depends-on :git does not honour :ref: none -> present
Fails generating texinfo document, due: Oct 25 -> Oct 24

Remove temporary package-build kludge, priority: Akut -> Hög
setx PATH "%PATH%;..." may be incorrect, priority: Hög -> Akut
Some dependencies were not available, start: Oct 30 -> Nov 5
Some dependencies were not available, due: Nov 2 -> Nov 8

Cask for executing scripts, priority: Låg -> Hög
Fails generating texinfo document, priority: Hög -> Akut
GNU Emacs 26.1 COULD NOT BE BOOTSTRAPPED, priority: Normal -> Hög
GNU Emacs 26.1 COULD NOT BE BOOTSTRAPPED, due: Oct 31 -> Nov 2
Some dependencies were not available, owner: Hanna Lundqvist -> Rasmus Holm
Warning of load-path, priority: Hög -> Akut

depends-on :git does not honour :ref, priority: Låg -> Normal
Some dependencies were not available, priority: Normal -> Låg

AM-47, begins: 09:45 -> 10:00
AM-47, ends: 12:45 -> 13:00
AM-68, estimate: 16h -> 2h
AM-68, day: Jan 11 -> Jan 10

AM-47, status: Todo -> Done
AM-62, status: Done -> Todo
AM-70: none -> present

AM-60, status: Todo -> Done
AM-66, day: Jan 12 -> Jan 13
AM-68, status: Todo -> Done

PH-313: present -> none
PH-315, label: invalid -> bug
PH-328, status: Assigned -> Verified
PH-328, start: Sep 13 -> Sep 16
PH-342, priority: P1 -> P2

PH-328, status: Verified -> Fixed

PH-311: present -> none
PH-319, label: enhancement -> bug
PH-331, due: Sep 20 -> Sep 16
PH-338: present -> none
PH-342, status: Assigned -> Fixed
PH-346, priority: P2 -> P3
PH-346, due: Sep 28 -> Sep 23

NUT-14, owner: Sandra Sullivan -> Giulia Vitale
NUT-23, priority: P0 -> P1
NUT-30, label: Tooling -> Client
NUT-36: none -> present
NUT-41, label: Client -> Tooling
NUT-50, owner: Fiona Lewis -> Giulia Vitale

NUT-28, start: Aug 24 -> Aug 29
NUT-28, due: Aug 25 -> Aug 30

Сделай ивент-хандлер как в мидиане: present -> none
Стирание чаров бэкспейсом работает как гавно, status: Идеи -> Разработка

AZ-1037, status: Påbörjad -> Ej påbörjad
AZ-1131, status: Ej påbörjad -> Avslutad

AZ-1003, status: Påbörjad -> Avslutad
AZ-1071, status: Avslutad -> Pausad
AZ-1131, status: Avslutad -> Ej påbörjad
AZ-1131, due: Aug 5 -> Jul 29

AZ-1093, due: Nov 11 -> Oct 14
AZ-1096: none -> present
_ _ _ _ _
(WHAT IS BEING ASKED) Of the entries above, transcribe exactly those lines that fall between the line containing "Some dependencies were not available, priority: Normal" and the line containing "PH-315, label: invalid -> bug", together with those two lines.

(COMPLETED EXERCISE)
Some dependencies were not available, priority: Normal -> Låg

AM-47, begins: 09:45 -> 10:00
AM-47, ends: 12:45 -> 13:00
AM-68, estimate: 16h -> 2h
AM-68, day: Jan 11 -> Jan 10

AM-47, status: Todo -> Done
AM-62, status: Done -> Todo
AM-70: none -> present

AM-60, status: Todo -> Done
AM-66, day: Jan 12 -> Jan 13
AM-68, status: Todo -> Done

PH-313: present -> none
PH-315, label: invalid -> bug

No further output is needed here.